● Exercise inputs:
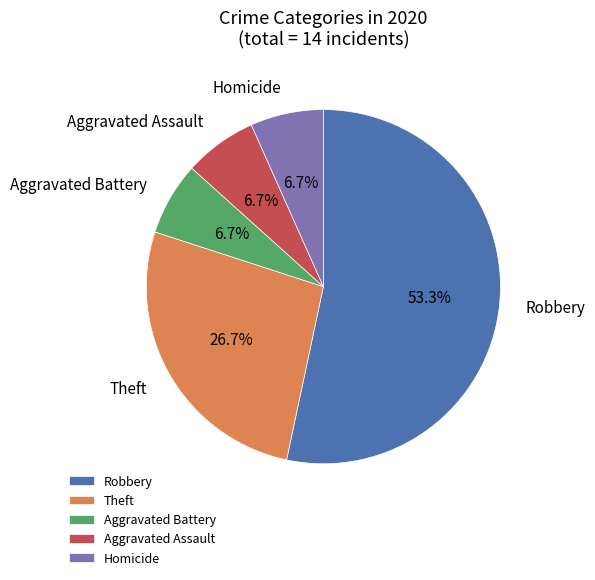

How many segments does this pie chart have?

5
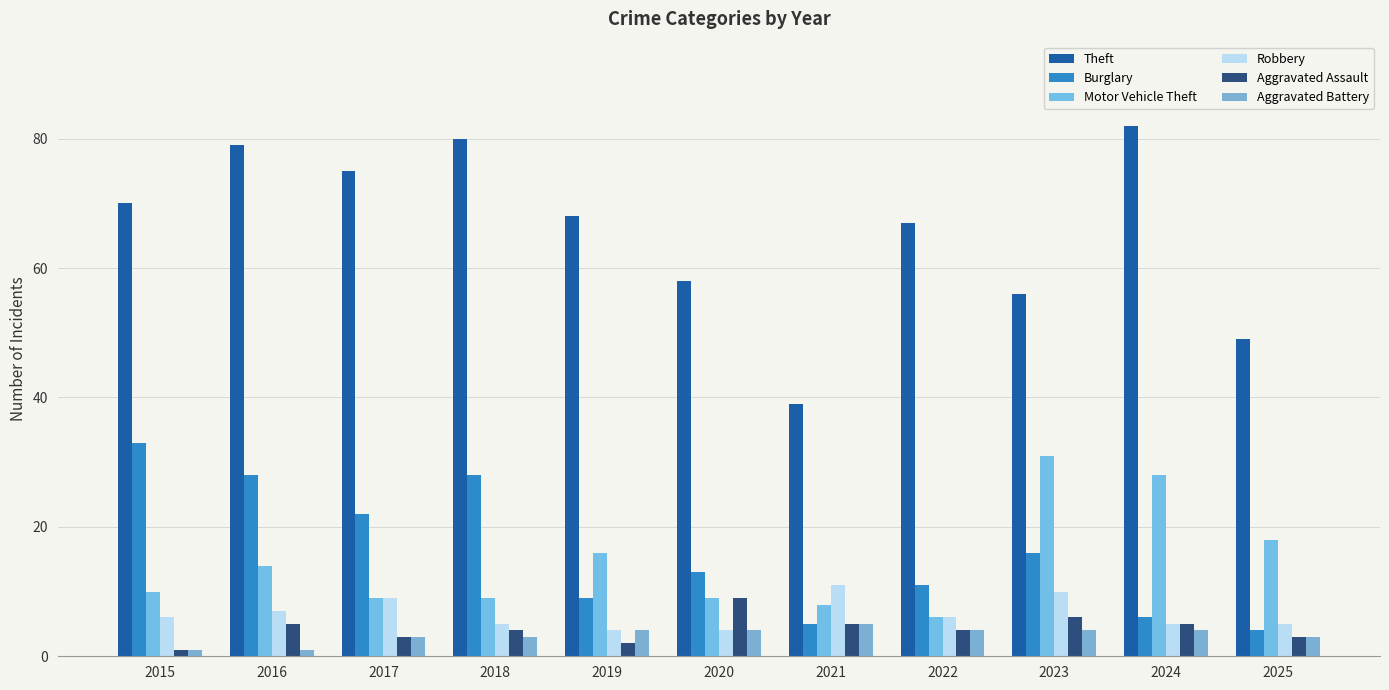

True or false: Motor Vehicle Theft has a value of 8 at 2021.

True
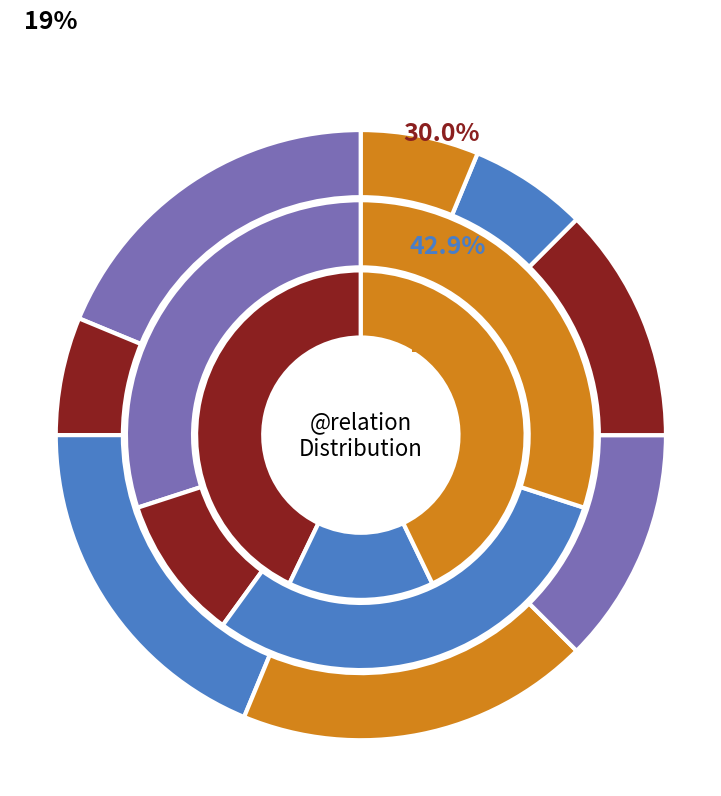

How many slices are in this pie chart?

8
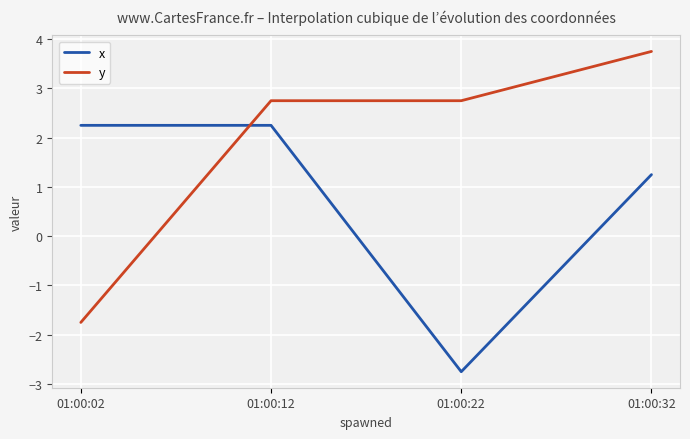

Count the number of categories in the chart.

4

● Work item: Change every "pie chart" to "donut chart" in all the entries above, keeping everything else as it is. Write out the entries without the pictures.

● Written response:
How many segments does this donut chart have?

5

True or false: Motor Vehicle Theft has a value of 8 at 2021.

True

How many slices are in this donut chart?

8

Count the number of categories in the chart.

4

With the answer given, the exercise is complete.